Le Jordan de la défense

Question : mieux vaut-il être très fort dans quelque chose et nul ailleurs, ou moyen dans tout ? Pour être Champion du monde, Champion d’Europe et Champion d’Espagne, il faut bien avoir un ou deux avantages comparatifs. Ceux d’Arbeloa sont invisibles. Sauf pour José Mourinho. « J’adore Arbeloa parce qu'il peut jouer 1 minute ou 90, il le fait avec la même concentration. C’est un homme de groupe toujours à disposition de l’entraîneur et de l’équipe. Il a toujours son rival direct sous contrôle.
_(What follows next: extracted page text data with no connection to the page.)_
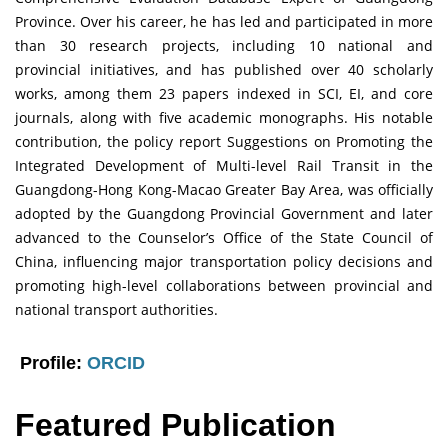
Province. Over his career, he has led and participated in more
than 30 research projects, including 10 national and
provincial initiatives, and has published over 40 scholarly
works, among them 23 papers indexed in SCI, EI, and core
journals, along with five academic monographs. His notable
contribution, the policy report Suggestions on Promoting the
Integrated Development of Multi-level Rail Transit in the
Guangdong-Hong Kong-Macao Greater Bay Area, was officially
adopted by the Guangdong Provincial Government and later
advanced to the Counselor’s Office of the State Council of
China, influencing major transportation policy decisions and
promoting high-level collaborations between provincial and
national transport authorities.
Profile:
ORCID
Featured Publication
Il ne lui échappe jamais. » Cette saison, il a récupéré plus de ballons (54) que Marcelo (49), que Khedira (28) et que Ramos (52). L’an passé, il en avait déjà volés 315 soit plus que Marcelo (299) ou Khedira (202). De Lopo, son camarade de défense centrale au Deportivo (2006-2007), connaît l’intensité de son collègue : « Son niveau de concentration est tellement élevé que c’est très rare qu’il est ait un jour moins bon qu’un autre. C’est une qualité que n’ont pas tous les footballeurs. Il se bat comme un fou à chaque entraînement, il sait comment se placer dans chaque situation. » Bref, chez « Arbel » , son muscle, c’est le cerveau.
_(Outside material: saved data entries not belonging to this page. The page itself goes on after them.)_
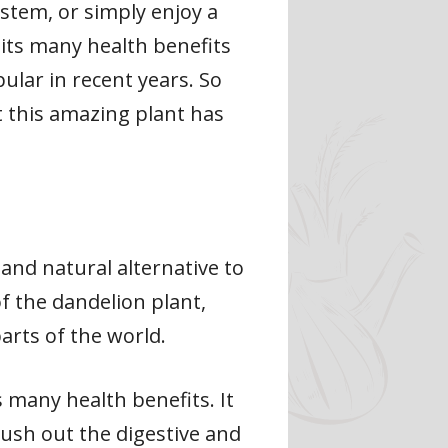
stem, or simply enjoy a
 its many health benefits
ular in recent years. So
t this amazing plant has
 and natural alternative to
f the dandelion plant,
arts of the world.
 many health benefits. It
lush out the digestive and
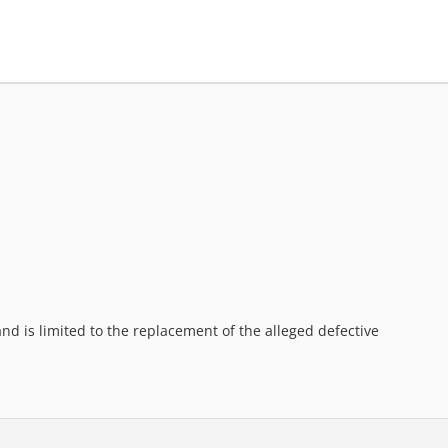
d is limited to the replacement of the alleged defective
L’idée générale voudrait qu’un être humain n’utilise que 10% des capacités de son cerveau. Arbeloa, lui, l’utilise à 100% ou au moins un peu plus que les autres. « Je crois que dans le foot, il faut savoir s’adapter, c’est ce qui m’a fait devenir meilleur. » Défendre n’a rien à voir avec la technique ou le physique. C’est une question de mentalité. « Arbel » est lucide : « Tout le monde peut défendre. Avoir une mentalité défensive, non. Durant une saison, Michael Jordan a été critiqué parce qu’il ne défendait pas. La saison suivante, c’est lui qui volait le plus de ballons. Dans le foot, c’est pareil. Il faut se préparer psychologiquement et se dire : je dois me battre, courir, être bien positionné, attentif à tout. » Pour Mourinho, Arbeloa est un parfait robot, celui qui n’en fait jamais trop, mais en fait toujours assez : couvrir les ailes, ne jamais se tromper, être solide, intense et attentif. Mais parfois les robots ont aussi un cœur. La preuve, Arbeloa en a un.